Все рассмеялись, и Джакович обернулся к Рою.
— Я пытаюсь втолковать этим парням, чтобы они прекратили пробавляться ложными обвинениями. Наш лейтенант очень щепетилен и не признает ничего, кроме самых что ни на есть законных арестов. Если проститутка не говорит тех нужных слов, после которых ты мог бы действовать решительно, или если в ее потискиваниях да щекотке нет должного непотребства, в таком случае нет и основания для законного задержания.
— А что, если она трясет тебя за ствол, Джейк? — спросил Симеоне, закуривая толстую сигару, которая смотрелась комично в пухлых детских губах. — Если она это делает, я говорю, что она заслуживает ареста за распутное поведение. Рапорт можно чуточку и приукрасить.
— Черт тебя подери, Сим, никаких приукрашиваний! Это я и стараюсь вбить тебе в башку. Послушайте, я ведь тоже не гвоздь цирковой программы, а всего лишь один из клоунов. Босс говорит, чтоб мы выполняли полицейскую работу честно и не сворачивали с прямой дорожки.
— О'кей, Джейк, но «нравы» — это особая полицейская работа, — сказал Гэнт, впервые вступая в разговор.

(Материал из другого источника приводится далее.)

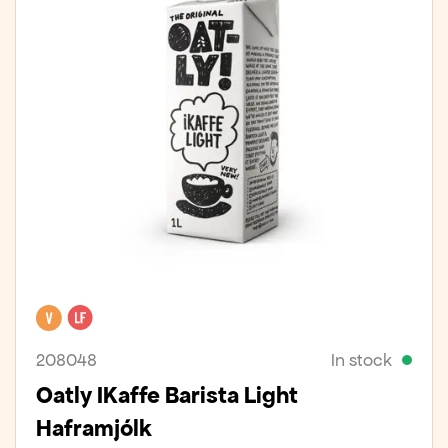
Vegan
Lactose free
208048
In stock
Oatly IKaffe Barista Light
Haframjólk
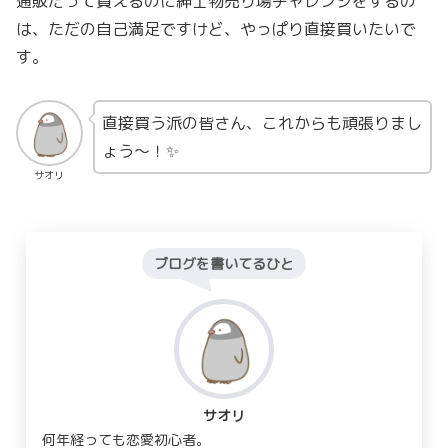
通販だって買えるのに紳士物売り場チャレンジをするの
は、ただの自己満足ですけど、やっぱり直接買いたいで
す。
直接買う派の皆さん、これからも頑張りまし
ょう〜！✨
サオリ
ブログを書いてるひと
サオリ
何年経っても恋愛初心者。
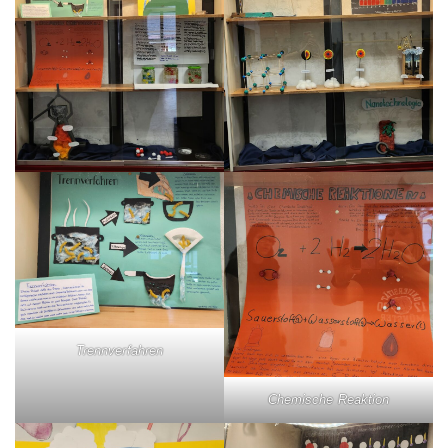
Trennverfahren
Chemische Reaktion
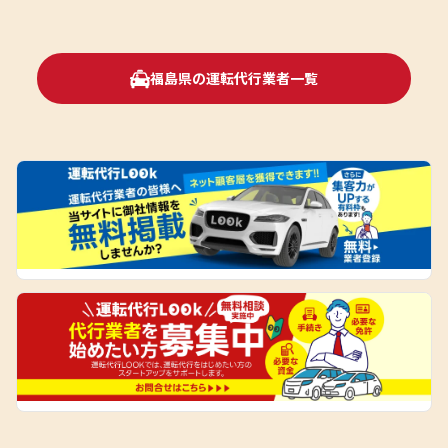
福島県の運転代行業者一覧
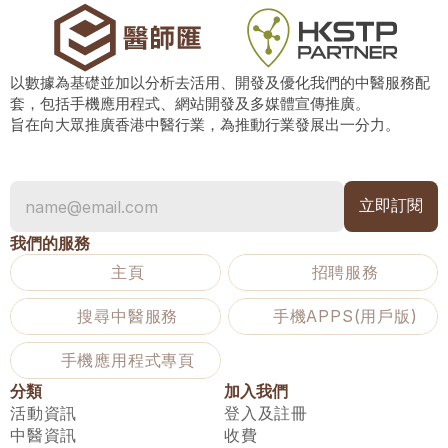
以數據為基礎並加以分析去活用、開發及優化我們的中醫服務配
套，包括手機應用程式、網站開發及多媒體宣傳推廣。
旨在向大眾推廣香港中醫行業，為推動行業發展出一分力。
我們的服務
主頁
招聘服務
搜尋中醫服務
手機APPS(用戶版)
手機應用程式專頁
分類
加入我們
活動資訊
登入及註冊
中醫資訊
收費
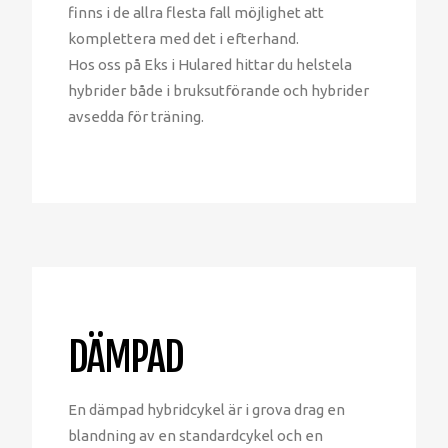
finns i de allra flesta fall möjlighet att
komplettera med det i efterhand.
Hos oss på Eks i Hulared hittar du helstela
hybrider både i bruksutförande och hybrider
avsedda för träning.
DÄMPAD
En dämpad hybridcykel är i grova drag en
blandning av en standardcykel och en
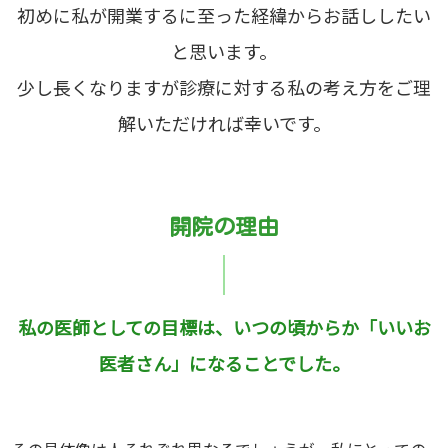
初めに私が開業するに至った経緯からお話ししたい
と思います。
少し長くなりますが診療に対する私の考え方をご理
解いただければ幸いです。
開院の理由
私の医師としての目標は、いつの頃からか「いいお
医者さん」になることでした。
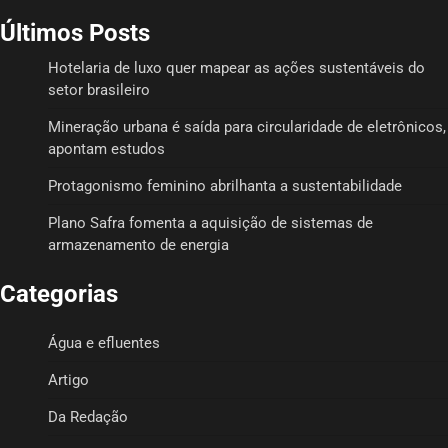
Últimos Posts
Hotelaria de luxo quer mapear as ações sustentáveis do
setor brasileiro
Mineração urbana é saída para circularidade de eletrônicos,
apontam estudos
Protagonismo feminino abrilhanta a sustentabilidade
Plano Safra fomenta a aquisição de sistemas de
armazenamento de energia
Categorias
Água e efluentes
Artigo
Da Redação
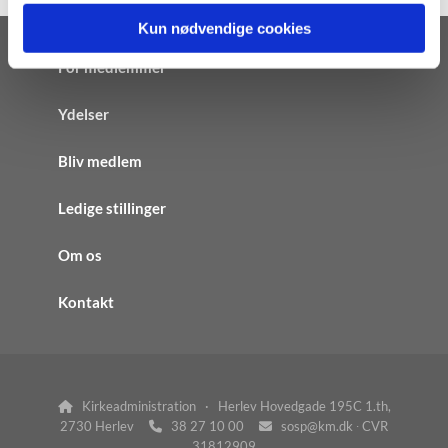
Kun nødvendige cookies
For medlemmer
Ydelser
Bliv medlem
Ledige stillinger
Om os
Kontakt
Kirkeadministration · Herlev Hovedgade 195C 1.th,

2730 Herlev
38 27 10 00
sosp@km.dk ∙ CVR


31812909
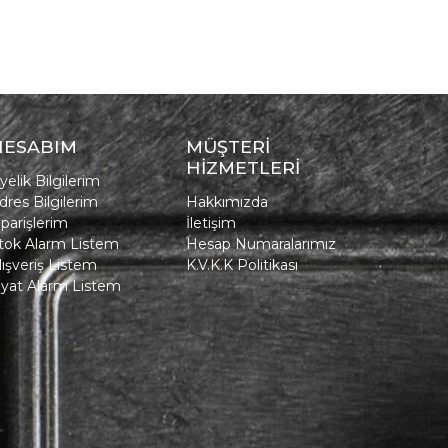
HESABIM
MÜŞTERİ
HİZMETLERİ
yelik Bilgilerim
dres Bilgilerim
Hakkımızda
iparişlerim
İletişim
tok Alarm Listem
Hesap Numaralarımız
lışveriş Listem
K.V.K.K Politikası
iyat Alarm Listem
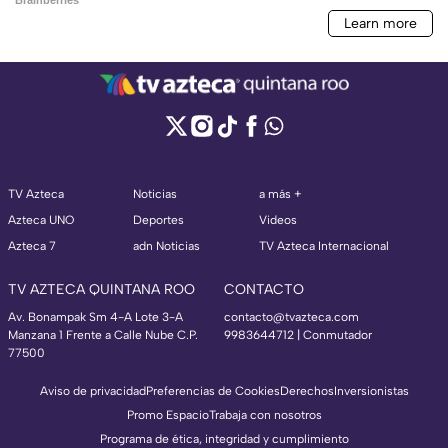
TV Azteca
Noticias
a más +
Azteca UNO
Deportes
Videos
Azteca 7
adn Noticias
TV Azteca Internacional
TV AZTECA QUINTANA ROO
CONTACTO
Av. Bonampak Sm 4-A Lote 3-A
contacto@tvazteca.com
Manzana 1 Frente a Calle Nube C.P.
9983644712 | Conmutador
77500
Aviso de privacidad
Preferencias de Cookies
Derechos
Inversionistas
Promo Espacio
Trabaja con nosotros
Programa de ética, integridad y cumplimiento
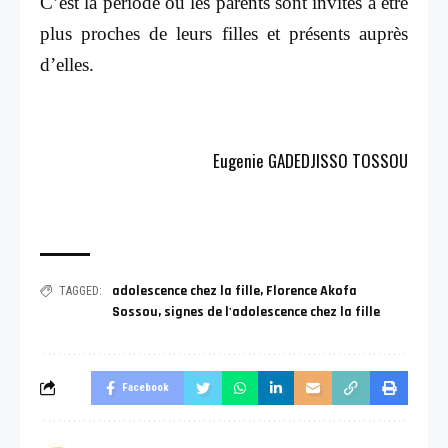
C’est la période où les parents sont invités à être
plus proches de leurs filles et présents auprès
d’elles.
Eugenie GADEDJISSO TOSSOU
adolescence chez la fille
,
Florence Akofa
TAGGED:
Sossou
,
signes de l'adolescence chez la fille
Facebook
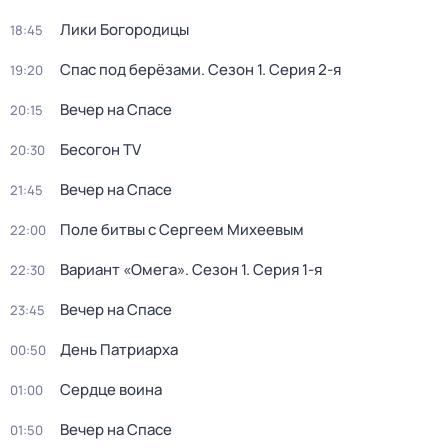
Лики Богородицы
18:45
Спас под берёзами
. Сезон 1
. Серия 2-я
19:20
Вечер на Спасе
20:15
Бесогон TV
20:30
Вечер на Спасе
21:45
Поле битвы с Сергеем Михеевым
22:00
Вариант «Омега»
. Сезон 1
. Серия 1-я
22:30
Вечер на Спасе
23:45
День Патриарха
00:50
Сердце воина
01:00
Вечер на Спасе
01:50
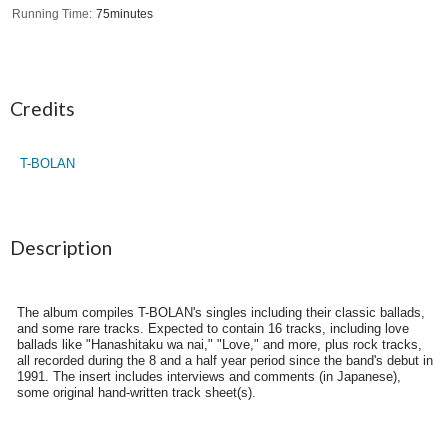
Running Time
75minutes
Credits
T-BOLAN
Description
The album compiles T-BOLAN's singles including their classic ballads,
and some rare tracks. Expected to contain 16 tracks, including love
ballads like "Hanashitaku wa nai," "Love," and more, plus rock tracks,
all recorded during the 8 and a half year period since the band's debut in
1991. The insert includes interviews and comments (in Japanese),
some original hand-written track sheet(s).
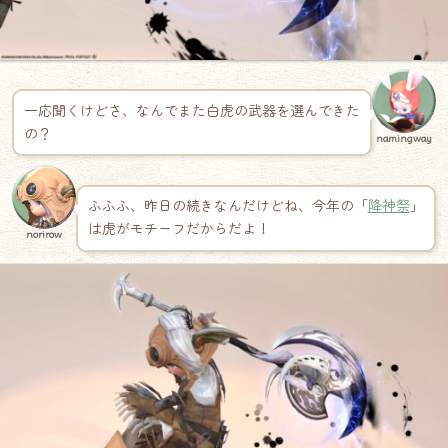
一応聞くけどさ、なんでまた白虎の武器を選んできた
の？
namingway
ふふふ、昨日の続きなんだけどね、今年の「
降神祭
」
は虎がモチーフだからだよ！
norirow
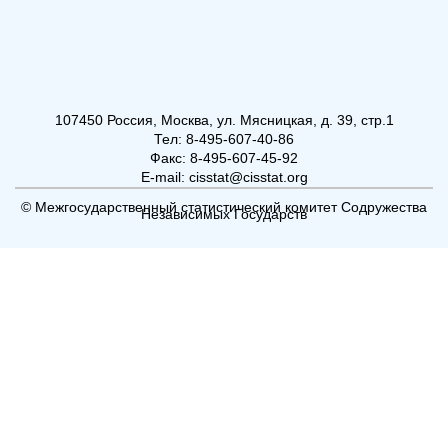
107450 Россия, Москва, ул. Мясницкая, д. 39, стр.1
Тел: 8-495-607-40-86
Факс: 8-495-607-45-92
E-mail: cisstat@cisstat.org
© Межгосударственный статистический комитет Содружества
Независимых Государств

— Послушайте, — сказал Джакович в раздражении. — Вы что, и вправду хотите пересажать всех шлюх? Коли так, тогда лезьте вон из кожи, чтобы состряпать фальшивый рапорт, и потом лжесвидетельствуйте в суде, добиваясь обвинения. Но такая игра не стоит свеч. Проститутки неистребимы. Они будут всегда. Зачем же рисковать своей работой из-за паршивого вранья, к тому же уголовно наказуемого? И раз уж я об этом заговорил, босс иногда бывает малость не в себе и может защемить тот хвост, что вы, к примеру, выставляете под окном у гнездышка, где проститутка будто бы за десять монет предлагает парню сеанс на французский манер, а ваши уши умудряются про то прослышать.

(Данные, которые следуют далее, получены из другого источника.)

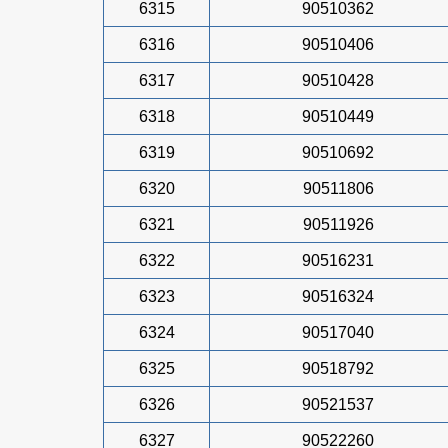
6315
90510362
6316
90510406
6317
90510428
6318
90510449
6319
90510692
6320
90511806
6321
90511926
6322
90516231
6323
90516324
6324
90517040
6325
90518792
6326
90521537
6327
90522260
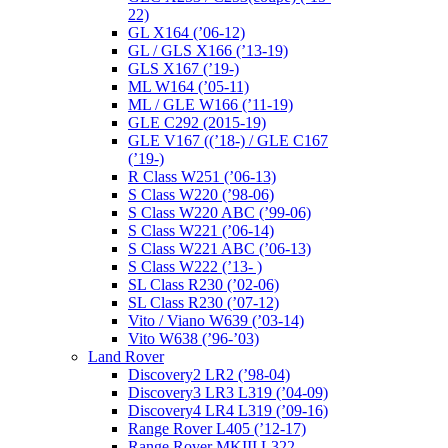
22)
GL X164 (’06-12)
GL / GLS X166 (’13-19)
GLS X167 (’19-)
ML W164 (’05-11)
ML / GLE W166 (’11-19)
GLE C292 (2015-19)
GLE V167 ((’18-) / GLE C167
(’19-)
R Class W251 (’06-13)
S Class W220 (’98-06)
S Class W220 ABC (’99-06)
S Class W221 (’06-14)
S Class W221 ABC (’06-13)
S Class W222 (’13- )
SL Class R230 (’02-06)
SL Class R230 (’07-12)
Vito / Viano W639 (’03-14)
Vito W638 (’96-’03)
Land Rover
Discovery2 LR2 (’98-04)
Discovery3 LR3 L319 (’04-09)
Discovery4 LR4 L319 (’09-16)
Range Rover L405 (’12-17)
Range Rover MKIII L322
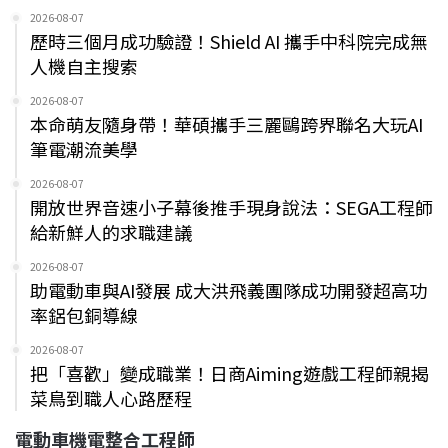
2026-08-07
歷時三個月成功驗證！Shield AI 攜手中科院完成無
人機自主搜索
2026-08-07
本命萌友隨身帶！華碩攜手三麗鷗跨界聯名大玩AI
筆電潮流美學
2026-08-07
開放世界音速小子幕後推手現身說法：SEGA工程師
給新鮮人的求職建議
2026-08-07
助電動車與AI發展 成大洪飛義團隊成功開發超高功
率鋁包銅導線
2026-08-07
把「喜歡」變成職業！日商Aiming遊戲工程師親揭
菜鳥到職人心路歷程
電動車機電整合工程師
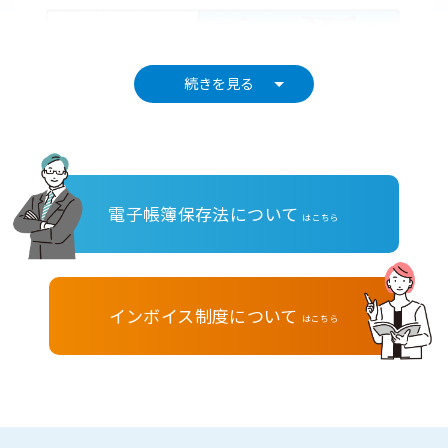
続きを見る
電子帳簿保存法について
はこちら
インボイス制度について
はこちら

— Ну и что? — спросил Симеоне, теперь уже без улыбки. — На прошлой неделе мы так одну и застукали. Что-нибудь не так?
— Лейтенант рассказал мне, что не поленился подрулить к одному из жилых домов, где какая-то команда вот таким же образом словила какую-то девицу. Он не говорил, что это был ты, Сим, зато сказал, что чертов дом с той самой стороны, откуда, как предполагается, подслушали ее наши доблестные полицейские, не имеет окон. Сплошной бетон.
— Проклятье, — сказал Гэнт, внезапно поднявшись и широко зашагав через всю комнату к свертку с ленчем, из которого вытащил новую сигарету. — Он что, этот трахнутый мальчишка-лейтенант, считает, что здесь у нас дискуссионный клуб при колледже с расписанными раз и навсегда вшивыми правилами игры? Я никогда прежде на него не капал и не жаловался, Джейк, но знаешь, как-то ночью он спросил меня, не пил ли я спиртного? Нет, ты слышишь?! Спросить у «нрава», не пил ли он! Я ответил, да, лейтенант, мать твою, как по-вашему, чем это я должен заниматься, когда промышляю в каком-нибудь баре? Тогда он меня спрашивает, всегда ли мы платим за выпивку и не принимаем ли бесплатных сандвичей от тех владельцев баров, которым известно, что мы из легавых? Он хочет видеть здесь стадо благочестивых трезвенников, прикалывающих денежки на обед к нижнему белью. Если этот хрен не уймется, я увольняюсь из команды.
— Да успокойся ты. О Боже, — произнес Джакович, с опаской косясь на дверь. — Он наш босс. Надо проявлять хоть немного лояльности.
— Этот парень своего не упустит, Джейк, — сказал Симеоне. — Пуп готов себе надорвать, лишь бы стать самым молоденьким капитаном в нашем деле. Бутончик расцветает. За такими вот бутончиками нужен глаз да глаз, иначе они используют нас заместо навоза, чтоб сподручней цвести было.
Джакович беспомощно взглянул на Роя, и тот уже абсолютно точно знал, что позже сержант будет увещевать его хранить полное молчание и не выносить из этой комнаты прозвучавшие в ней жалобы и сетования. Несчастный же он будет начальник, если позволит всему вот так закончиться, подумал Рой. Ему не следовало доводить до такого, но, уж коли довел, сейчас он должен поставить их на место. Нравится это или нет, но лейтенант был здесь старшим офицером, командиром. Поменяйся Рой вдруг с ним местами — и спаси Господь сержанта, разрешающего оскорблять своего командира.
— Эй вы, мятежники, давайте поговорим о чем-нибудь другом, — нервно объявил Джакович, срывая с носа очки и принимаясь их протирать, хоть в этом не было ни малейшей необходимости.
— Слыхали, скольких морячков повязали за эти выходные «нравы» из Голливудского? — спросил Симеоне, и Рою показалось, что Джакович испытал истинное облегчение, когда беседа перешла в иное русло.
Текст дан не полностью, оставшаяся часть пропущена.